The workshop aims to exploit the knowledge and experience of multi-disciplinary scientific community and to extract a set of fundamental concepts describing a phenomenon of dynamic decision making with interacting imperfect selfish participants. Devices (e.g. robots), computer algorithms (e.g. controllers), humans (e.g. experts) and their combination will be considered. This challenging aim requires a deep understanding the main discrepancies between normative and descriptive theories as well as the imperfection phenomenon.

The proposed workshop grounds on the findings from the preceding workshops, goes beyond them and focuses on the following aspects: 

A1.      How to describe and control deliberation effort (operational cost) of an individual participant?

Optimal decision making requires performing intractable computations within a limited amount of time and hence any intentionally rational behaviour is behaviour within constraints, which can be unfeasible in complex domains. One of the key problems addressed is how to find a proper balance between deliberation effort spent and quality of the obtained solution.

This aspect can be characterised by the questions like:

  • Does H. Simon’s infinite regress represent a real barrier?
  • Do any-time algorithms provide a remedy?
  • Do a priori prepared systematic sequential stopping rules serve the purpose?

 A2.      How to formalise cooperation of individual participants (fusing individual DM goals and models; creating a coalition; resolving competitive DM goals)?

Many of goal-directed participants know the goals/models of other participants in their neighbourhood, and exploit this knowledge to fulfil their selfish DM goals, which makes their design and control challenging.  The solution of this problem is addressed in the ECML context, i.e. no human moderator can be considered in this role. Typical questions to be addressed are:

  • How to approach and evaluate non-moderator situations?
  • How to learn individual goals, their hierarchies, their commonalities, compromises?
  • What methodology, common language, quantitative expressions are to be used?

 A3.      How to describe and to influence the resulting collective behaviour?

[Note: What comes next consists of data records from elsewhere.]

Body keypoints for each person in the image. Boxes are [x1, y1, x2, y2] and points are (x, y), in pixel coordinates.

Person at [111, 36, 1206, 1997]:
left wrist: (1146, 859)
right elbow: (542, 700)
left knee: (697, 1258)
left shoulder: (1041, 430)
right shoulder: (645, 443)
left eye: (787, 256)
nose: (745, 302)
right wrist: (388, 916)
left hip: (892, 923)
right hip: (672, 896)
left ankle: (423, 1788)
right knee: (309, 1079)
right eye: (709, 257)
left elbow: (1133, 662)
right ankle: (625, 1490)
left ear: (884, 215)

Research addressing emergent behaviour concerns any large multi-participant system without centralised communication and control. Examples of such systems are present everywhere:  WWW, social networks communication, population biology, economical markets, society of robots, etc. The solution of the problem addressed requires inner view, adequate methodology as well as advanced ML techniques. Typical questions to be addressed are as follows:

  • Can tools relating micro and macro worlds (statistical-physics or macro-economy) be applied generally?
  • How to select the global features serving to subsequent decision making?
  • What are the possible influential inputs for an efficient control of such collectives?

Inspiring insights how are these problem addressed by natural/societal systems are very welcome.